→ Required actions
**1.** Write out part of the passage on Bond's television roles word for word, beginning at "From 2007 to" and stopping after "episodes in total.".
**2.** Continue the passage on Bond's television roles from its last sentence.

→ Source extract
*** Begin section ***

Bond guest-starred in three episodes of the long-running and popular murder mystery series Midsomer Murders: Destroying Angel in 2001, Shot at Dawn in 2008, both starring fellow RSC member John Nettles in the lead role of DCI Tom Barnaby, as well as the first episode in 2011's series 14, Death in the Slow Lane. The 2011 episode is notable for Neil Dudgeon's debut as DCI John Barnaby, who takes over as the new detective in Midsomer after his cousin Tom Barnaby retired.

From 2007 to 2014, Bond had a recurring role as Auntie Angela in the BBC's semi-improvised comedy series Outnumbered, alongside Hugh Dennis, Claire Skinner and David Ryall. She appeared in all five series.

From 2010 through 2015 (in the UK), Bond appeared as Lady Rosamund Painswick in the ensemble cast of ITV's drama series Downton Abbey, written and produced by Julian Fellowes. Each series was shown in the US on PBS's Masterpiece program one year following its broadcast in the UK; according to PBS, Downton Abbey became the most popular drama ever shown on the station, and the most popular series in the history of Masterpiece. Lady Rosamund is the widowed, wealthy sister of Robert Crawley, the Earl of Grantham. Bond's first appearance was in the last episode of the first series; she appeared in 18 episodes in total.

The ITV show Home Fires featured Bond as Frances Barden, a woman working to strengthen connections among the women in her small English village by keeping the local Women's Institute operating during the early days of World War II. The show premiered in the UK in 2015 and was cancelled in 2016; fans petitioned ITV to reinstate it, to no avail. It played in the US on PBS's Masterpiece in 2016 and 2017, where viewers were similarly disappointed to learn of the show's demise. The series creator, Simon Block, has stated he intends to continue the story in written form, as novels. In 2020 Miss Bond played Joanne Henderson in Death in Paradise (S9:E5).

*** End section ***

→ Data below

*** Begin section ***

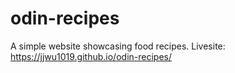 # odin-recipes
A simple website showcasing food recipes.
Livesite: https://jjwu1019.github.io/odin-recipes/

*** End section ***

→ Responses for each task
**1.**
From 2007 to 2014, Bond had a recurring role as Auntie Angela in the BBC's semi-improvised comedy series Outnumbered, alongside Hugh Dennis, Claire Skinner and David Ryall. She appeared in all five series.

From 2010 through 2015 (in the UK), Bond appeared as Lady Rosamund Painswick in the ensemble cast of ITV's drama series Downton Abbey, written and produced by Julian Fellowes. Each series was shown in the US on PBS's Masterpiece program one year following its broadcast in the UK; according to PBS, Downton Abbey became the most popular drama ever shown on the station, and the most popular series in the history of Masterpiece. Lady Rosamund is the widowed, wealthy sister of Robert Crawley, the Earl of Grantham. Bond's first appearance was in the last episode of the first series; she appeared in 18 episodes in total.

**2.**
Audiobooks
Bond has narrated a number of audiobooks including Mary Norton's The Borrowers, Joanna Trollope's An Unsuitable Match, Anthony Horowitz's Magpie Murders and Helen Fielding's Bridget Jones's Baby: The Diaries' 'Goldeneye. She has most recently released S J Bennett's novel, The Windsor Knot. She received an Earphones Award for Magpie Murders.

Personal life
Bond lives in St Margarets, London, and has been married since 1989 to Alexander Hanson, with whom she has two children, Molly and Tom. She received an honorary doctorate from the University of Northampton in 2014.

Filmography

Film

Television

Narrator

Video games

Stage
Daisy Pulls It Off (Denise Deegan) at the Nuffield Theatre, 1983
Les Liaisons Dangereuses (Christopher Hampton) (Royal Shakespeare Company) at the Ambassadors Theatre, 1987
Hero and Leander (Royal Shakespeare Company) at the Barbican Theatre, 1987
Lorca's Women (Royal Shakespeare Company) at the Barbican Theatre, 1987
Man of the Moment (Alan Ayckbourn) at the Globe Theatre, 1990
Rosalind in As You Like It (Royal Shakespeare Company) at the Royal Shakespeare Theatre, 1992
Hermione in The Winter's Tale (Royal Shakespeare Company) at the Royal Shakespeare Theatre, 1992
Rosalind in As You Like It (Royal Shakespeare Company) at the Barbican Theatre, 1993
Hermione in The Winter's Tale (Royal Shakespeare Company) at the Barbican Theatre, 1993
Infanta in Le Cid (Pierre Corneille) at the Cottesloe Theatre, 1994. Nominated for an Olivier Award for Best Actress in a Supporting Role.
Amy in Amy's View (David Hare), 1997 and 1998
The Memory of Water (Shelagh Stephenson), 1998
Amy in Amy's View (David Hare) at the Ethel Barrymore Theatre, 1999. Nominated for a Tony Award for Best Featured Actress in a Play. Nominated for Outer Critics Circle Award for Outstanding Featured Actress in a Play.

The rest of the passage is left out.